Once again, I found myself leaning toward him, staring into his eyes, and I made myself pull back. Why did I keep leaning closer to him? Had he entranced me? Perhaps he had.
“So you’re getting married, huh?” William said, as though Gabriel no longer sat at the table with us. “My bad luck, then.”
I tried to open my mouth to speak, but I could only look at him. What was this trickery?
“Yes, they are,” Gabe said.
There was something so unusual about William, yet strangely familiar. Like I knew him before, somehow. That was impossible, though, and it scared me. I didn’t know this man, yet I
knew
him somehow. I needed to understand the connection—and fast.

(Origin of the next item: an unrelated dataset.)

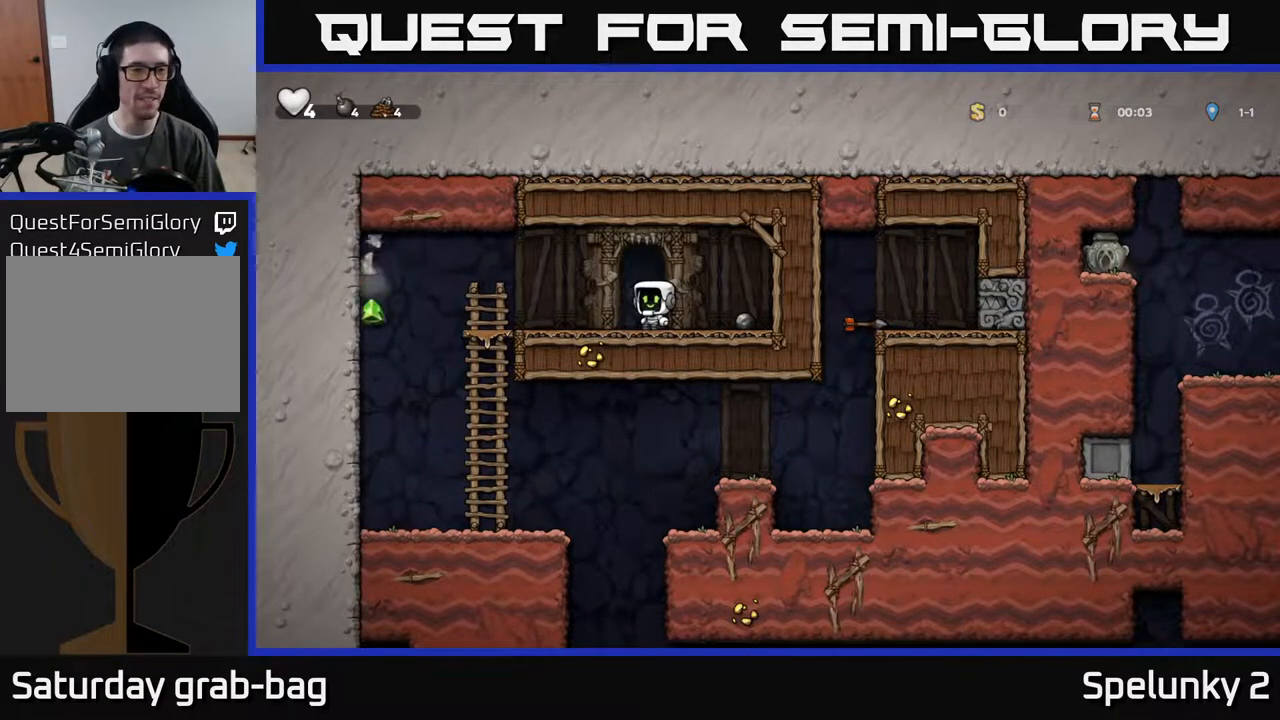
{"buttons": ["X", "DPAD_DOWN", "DPAD_LEFT"], "left_stick": "center", "right_stick": "center", "events": [[167, "DPAD_RIGHT", "down"], [400, "DPAD_DOWN", "down"], [433, "DPAD_RIGHT", "up"], [450, "X", "down"], [500, "DPAD_LEFT", "down"]]}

“Pity,” said William, taking another drink, not breaking eye contact with me. When he finished, he licked the rim of the glass slowly with his tongue, sending an involuntary chill through my body. The action reminded me of a serpent.
“This is a really interesting collection of jazz books you’ve got here, William. Or can I call you Bill?” Kellen said from across the room.
Out of the corner of my eye, I could see Kellen perusing each title, no doubt searching the contents of each book. He’d only have to glance at the information to recall it in perfect detail.
William shook his head. “No, William is just fine. Thanks,” he said, never taking his eyes from me.
“When did you become a practicing warlock?” I asked, raising my coffee cup to my lips. When I set it back down on the table, William pushed the wine toward me. Reaching behind the wine glass, I took the coffee, holding the steaming cup close, my eyebrows raised.
William laughed out loud, still watching me. “It was the family business, you could say,” William said. “At least at one time. Now there’s just me.” His face changed, and for just a short space in time, he looked bitter.
“Man, I bet that’s cool, though, being a warlock. Someone doesn’t toe the line, you blast them away or something,” Gabe said.
William laughed again, breaking our eye contact and looking at Gabe. Apparently, the idea of blasting someone away held appeal for William. “It doesn’t quite work that way, but you’re right, that does sound cool,” William replied.
I took a slow, deep breath, trying not to show my relief at breaking my gaze away from his. I looked into my coffee cup, determined to look everywhere but at William for the rest of the night.
Kellen intervened. “So, William, you like Stanley Turrentine?” he asked. In his hands, he held some small square things that were different colors with pictures on the front of them. I leaned forward to ask what they were, but then stopped myself. William didn’t need to know the truth about me, even if Dillion did trust him.